The Federal Aviation Administration says this airport had 239 passenger boardings (enplanements) in calendar year 2008, 216 in 2009 and 245 in 2010. The National Plan of Integrated Airport Systems for 2011–2015 categorized it as a general aviation airport.

==History==

===Historical airline service===
Ely's first airline service began with United Airlines in 1955 providing one daily direct flight each to Salt Lake City and San Francisco using Convair 340 aircraft. The flight to San Francisco made stops in Elko and Reno, Nevada, as well as Sacramento and Oakland, California. Service was later upgraded using Douglas DC-6Bs that continued into 1970. This was United's last service using piston engine propeller DC-6 aircraft. United then began a subcontract arrangement with Frontier Airlines (1950-1986) using Convair 580s for its Ely service. In 1977, United brought the service back in house using Boeing 737-200 jets flying a San Francisco - Reno - Elko - Ely - Salt Lake City - Denver route with one daily round trip. Ely was the smallest destination ever to be served year round by United mainline jets. United's service ended on April 1, 1982.

Scenic Airlines also served Ely from about 1973 through 1976 with flights to Las Vegas using Cessna 402 aircraft. Chaparral Aviation flew from Ely to several smaller communities throughout northern Nevada in 1981 and 1982.

With the Airline Deregulation Act of 1978, service to Ely became subsidized under the Essential Air Service program so that the city would not lose all service. A series of commuter airlines then provided service to Ely.

SkyWest Airlines provided service to Salt Lake City (SLC) as well as Elko and Reno, Nevada, offering three daily flights each using Piper Navajo aircraft. In 1986, SkyWest began operating as Western Express, a code-share affiliate for Western Airlines which had built a major hub at SLC. Service was reduced to only one daily roundtrip to SLC using a larger Fairchild Swearingen Metroliner aircraft. Western Airlines merged with Delta Air Lines in 1987, and the SkyWest flight then took on the designation as Delta Connection. Service continued until 1996.

Alpine Aviation provided two daily flights to SLC from 1996 through 1999 using Piper Cheyenne aircraft.

Scenic Airlines returned to Ely from 1999 through 2006 with flights to North Las Vegas Airport and Elko Regional Airport.

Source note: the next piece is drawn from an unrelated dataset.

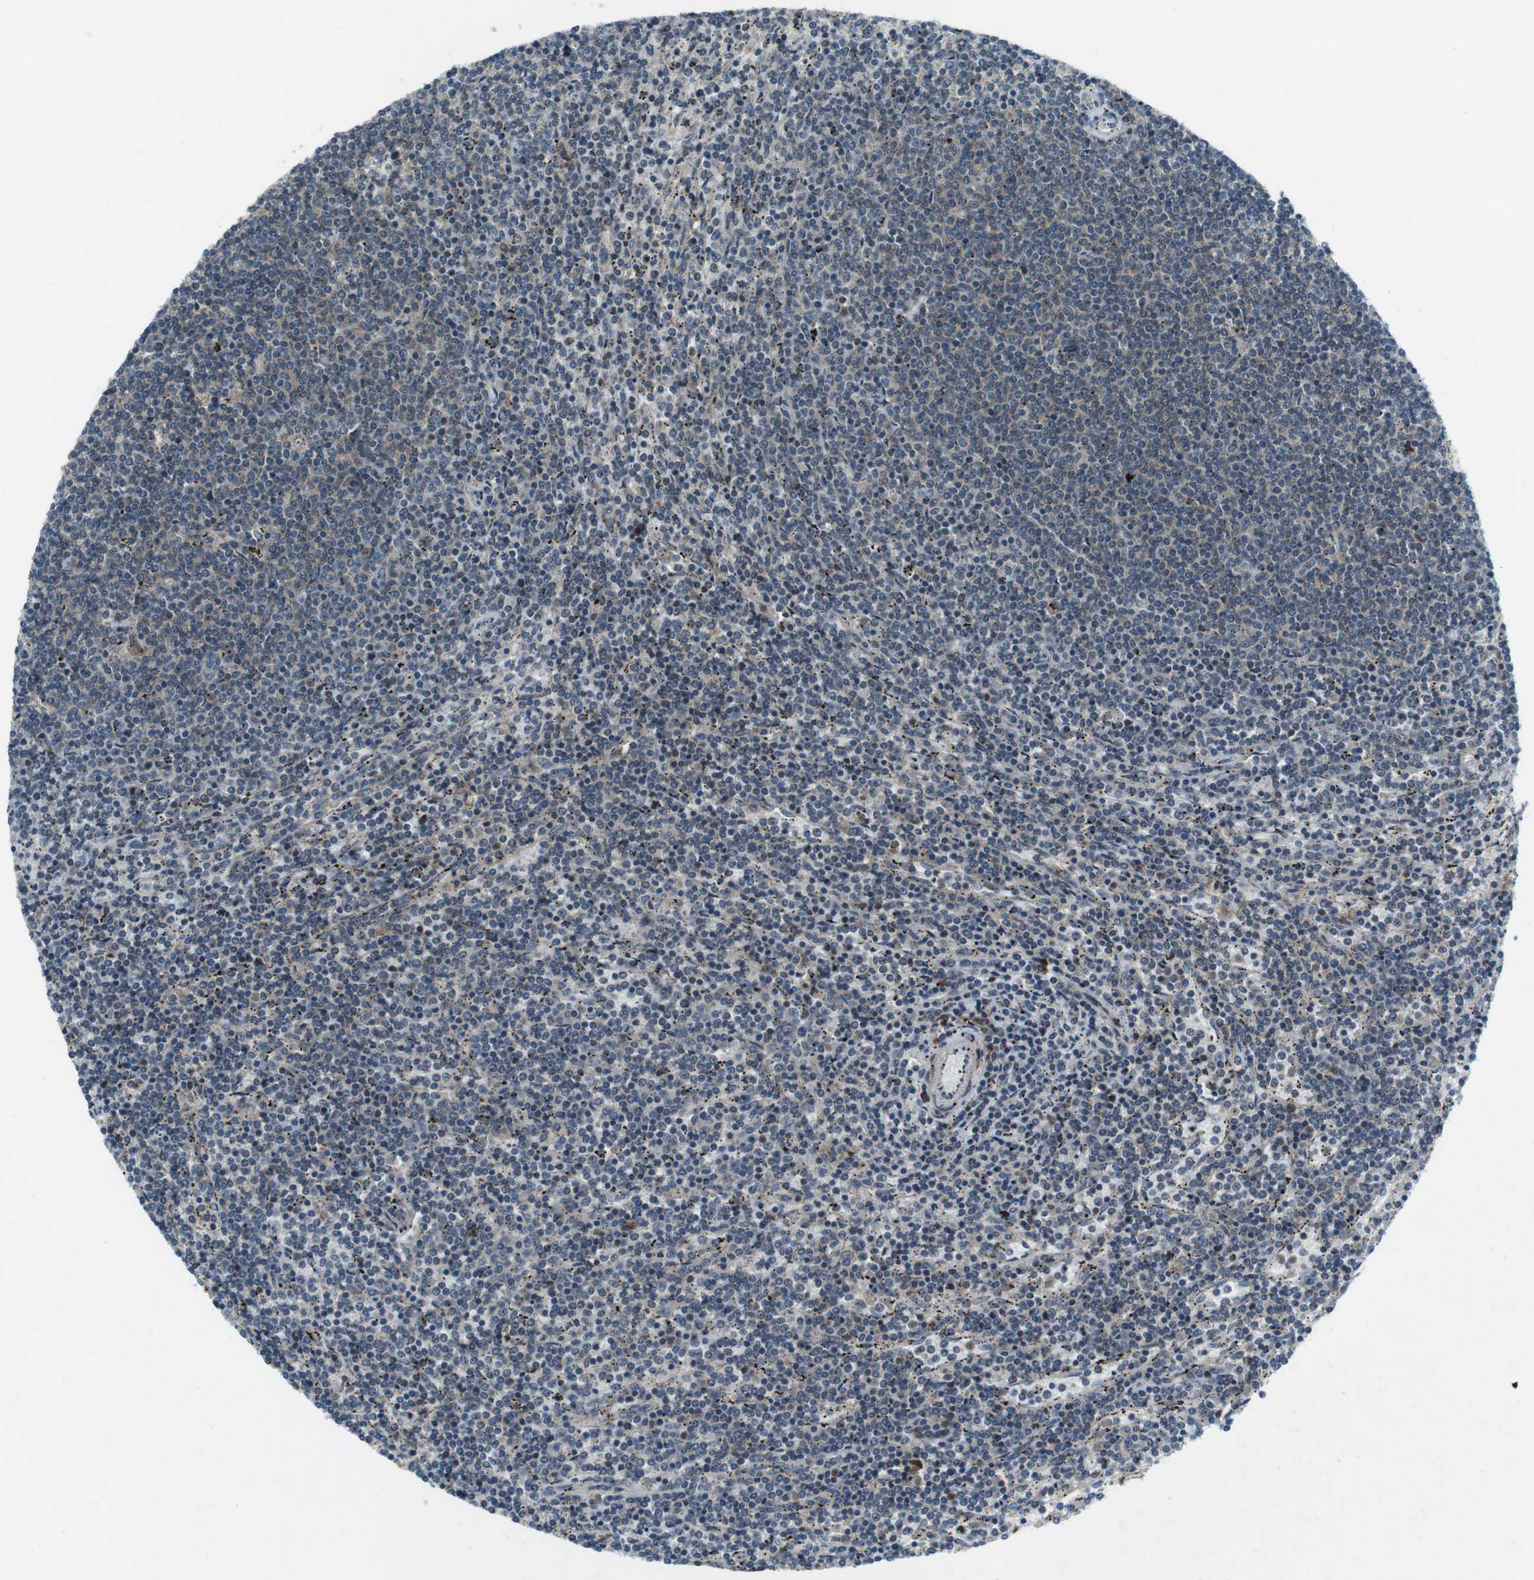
{"staining": {"intensity": "weak", "quantity": "<25%", "location": "cytoplasmic/membranous"}, "tissue": "lymphoma", "cell_type": "Tumor cells", "image_type": "cancer", "snomed": [{"axis": "morphology", "description": "Malignant lymphoma, non-Hodgkin's type, Low grade"}, {"axis": "topography", "description": "Spleen"}], "caption": "Lymphoma was stained to show a protein in brown. There is no significant positivity in tumor cells. The staining was performed using DAB to visualize the protein expression in brown, while the nuclei were stained in blue with hematoxylin (Magnification: 20x).", "gene": "CDK16", "patient": {"sex": "female", "age": 50}}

On November 12, 2006, Air Midwest began flights to McCarran International Airport in Las Vegas via Cedar City Regional Airport in Cedar City, Utah, using Beechcraft 1900Ds. The stop in Cedar City was due to the fact that McCarran Airport requires Transportation Security Administration screening not available at Ely. The return flights operated nonstop from Las Vegas to Ely. The service began as America West Express, a feeder service for America West Airlines. America West merged with US Airways in 2007 at which time the service became US Airways Express. This service ended in mid-2008.

Great Lakes Aviation then took over serving Ely with Beechcraft 1900Ds as well. At first, a single flight to Denver was operated with a stop at Moab, Utah. In 2011, the service was switched to one daily nonstop flight to Las Vegas. Great Lakes service ended in March, 2013, as passenger traffic fell below the minimum required to maintain subsidies. Ely has not seen scheduled airline service since.

== Facilities==
Ely Airport covers 4,999 acres (2,023 ha) at an elevation of 6,260 feet (1,908 m). It has two asphalt runways: 18/36 is 6,017 by 150 feet (1,834 x 46 m) and 12/30 is 4,825 by 60 feet (1,471 x 18 m).

In the year ending April 30, 2022, the airport had 5,583 aircraft operations, average 107 per week: 73% general aviation, 23% air taxi, and 4% military. 10 aircraft were then based here: 9 single-engine, and 1 multi-engine.